Millet olarak yine hüzünlüyüz bugünlerde. Zira geçtiğimiz hafta İstanbul’da, dün de İzmir’de milletçe menfur terör saldırılarına maruz kaldık. Yitirdiğimiz masum canlarla yüreklerimiz bir kez daha yandı. Hayatını kaybedenlere Yüce Allah’tan rahmet, yaralılara
acil şifa, yakınlarına başsağlığı diliyorum. Milletimizin ve insanlık ailesinin başı sağolsun.
Aziz Kardeşlerim!
Bu minberlerden her zaman ifade edildiği gibi bizim inancımızda her insan saygındır. Her insanın hayat hakkı kutsaldır. Canı, malı, şeref ve haysiyeti dokunulmazdır.1 Ku’an-ı Kerim’de “…Kim, bir cana kıyarsa bütün insanları katletmiş gibidir.”2
buyurulmaktadır. Yüce dinimiz İslam’ın ana gayesi, insana hayat vermektir. Canı can kılmaktır. Cana can katmaktır. Bilinmelidir ki; adı, yöntemi, zihniyeti, görünüşü farklı olsa da varlığımıza kast eden her türlü terörün gayesi aynıdır. Birlik, beraberlik ve kardeşliğimizi
zedelemektir. Birer zenginlik vesilesi olan farklılıklarımızla bir arada huzur içinde yaşama kültürümüzü yok etmektir. Terörün gayesi, kalplerimizi fitne ve fesadın, kin ve nefretin, şiddet ve husumetin karanlıklarına esir etmektir. Bizleri çatışma ve huzursuzluk girdabına sürüklemektir. Gücümüzü zayıflatmaktır. İstikbale dair ümitlerimizi tüketmektir.
Kardeşlerim!
İçinden geçtiğimiz bu zorlu süreçlerde Rabbimizin, Hucurât Suresinde 3 bizlere öğrettiği ahlâki ilkelere ne kadar da muhtacız. Geliniz, bugünkü hutbemizde her biri altın değerindeki bu ilkelere hep birlikte kulak verelim: Bu ilkelerden birincisi, فَ تَ بَ يَّ ن وا yani “araştırınız”
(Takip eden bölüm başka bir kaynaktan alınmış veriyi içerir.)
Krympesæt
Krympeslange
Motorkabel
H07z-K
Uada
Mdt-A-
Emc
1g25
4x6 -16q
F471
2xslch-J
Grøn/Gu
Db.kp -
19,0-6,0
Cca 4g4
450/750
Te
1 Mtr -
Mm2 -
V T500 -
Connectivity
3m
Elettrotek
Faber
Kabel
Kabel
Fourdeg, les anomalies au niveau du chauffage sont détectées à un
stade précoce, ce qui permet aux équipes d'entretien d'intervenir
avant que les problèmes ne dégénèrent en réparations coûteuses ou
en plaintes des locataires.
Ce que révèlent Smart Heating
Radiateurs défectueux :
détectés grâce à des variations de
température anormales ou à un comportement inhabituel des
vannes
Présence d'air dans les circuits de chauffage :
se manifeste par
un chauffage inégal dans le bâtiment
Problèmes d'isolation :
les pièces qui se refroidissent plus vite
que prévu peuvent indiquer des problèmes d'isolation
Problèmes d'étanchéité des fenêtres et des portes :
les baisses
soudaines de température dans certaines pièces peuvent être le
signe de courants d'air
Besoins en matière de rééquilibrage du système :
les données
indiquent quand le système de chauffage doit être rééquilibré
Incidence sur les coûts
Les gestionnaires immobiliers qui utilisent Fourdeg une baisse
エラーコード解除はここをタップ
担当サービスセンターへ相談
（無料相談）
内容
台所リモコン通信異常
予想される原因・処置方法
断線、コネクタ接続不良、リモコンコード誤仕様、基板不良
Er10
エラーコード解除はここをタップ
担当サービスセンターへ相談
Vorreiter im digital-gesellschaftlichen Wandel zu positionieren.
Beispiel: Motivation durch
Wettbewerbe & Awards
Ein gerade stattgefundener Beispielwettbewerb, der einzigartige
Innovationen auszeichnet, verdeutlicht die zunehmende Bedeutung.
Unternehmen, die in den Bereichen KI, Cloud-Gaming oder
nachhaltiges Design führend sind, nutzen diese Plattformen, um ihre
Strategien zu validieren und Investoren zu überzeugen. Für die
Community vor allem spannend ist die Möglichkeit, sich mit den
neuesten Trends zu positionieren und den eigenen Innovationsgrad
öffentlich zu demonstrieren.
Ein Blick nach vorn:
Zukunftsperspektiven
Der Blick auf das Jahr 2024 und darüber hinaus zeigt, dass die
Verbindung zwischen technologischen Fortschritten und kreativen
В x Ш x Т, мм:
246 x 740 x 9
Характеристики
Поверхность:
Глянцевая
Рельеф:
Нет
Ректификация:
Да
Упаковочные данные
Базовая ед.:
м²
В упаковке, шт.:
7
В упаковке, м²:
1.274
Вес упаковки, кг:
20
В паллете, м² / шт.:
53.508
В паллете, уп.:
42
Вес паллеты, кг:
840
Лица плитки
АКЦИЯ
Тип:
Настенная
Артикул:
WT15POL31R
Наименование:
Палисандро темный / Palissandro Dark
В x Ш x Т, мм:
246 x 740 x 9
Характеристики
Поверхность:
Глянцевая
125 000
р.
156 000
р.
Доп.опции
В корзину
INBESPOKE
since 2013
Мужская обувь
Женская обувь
emridir. Rabbimiz, “Ey iman edenler! Güvenilir olmayan biri size haber getirdiğinde o haberin doğruluğunu iyice araştırın.” buyurmaktadır. Bizlere gelen bir haberi araştırıp soruşturmadan, gerçekliğini tespit etmeden onu doğru kabul etmek bizleri yanlış sonuçlara götürebilir. Böyle bir tutum, istenmeyen durumlara, fitne ve fesada sebebiyet verebilir. Neticede yaptığımıza pişman oluruz.
Kardeşlerim!
İkinci ahlâkî ilke فَاَصْلِ حوا emriyle ıslah edici olmaktır. İnsanlar arasında yaşanan sorunları çözüme kavuşturmaktır. İfsat edici ve yıkıcı değil, yapıcı ve onarıcı; ayrıştırıcı ve bölücü değil, birleştirici ve bütünleştirici olmaktır. Kin, nefret ve şiddetin karanlıklarına karşı sevgi, muhabbet ve kardeşliğin gücünü el birliğiyle hâkim kılmaktır. Tefrika ve çatışmanın bataklığını hep birlikte kurutmaktır. Üçüncü ahlaki ilke وَاَقْسِط وا yani “adil olunuz”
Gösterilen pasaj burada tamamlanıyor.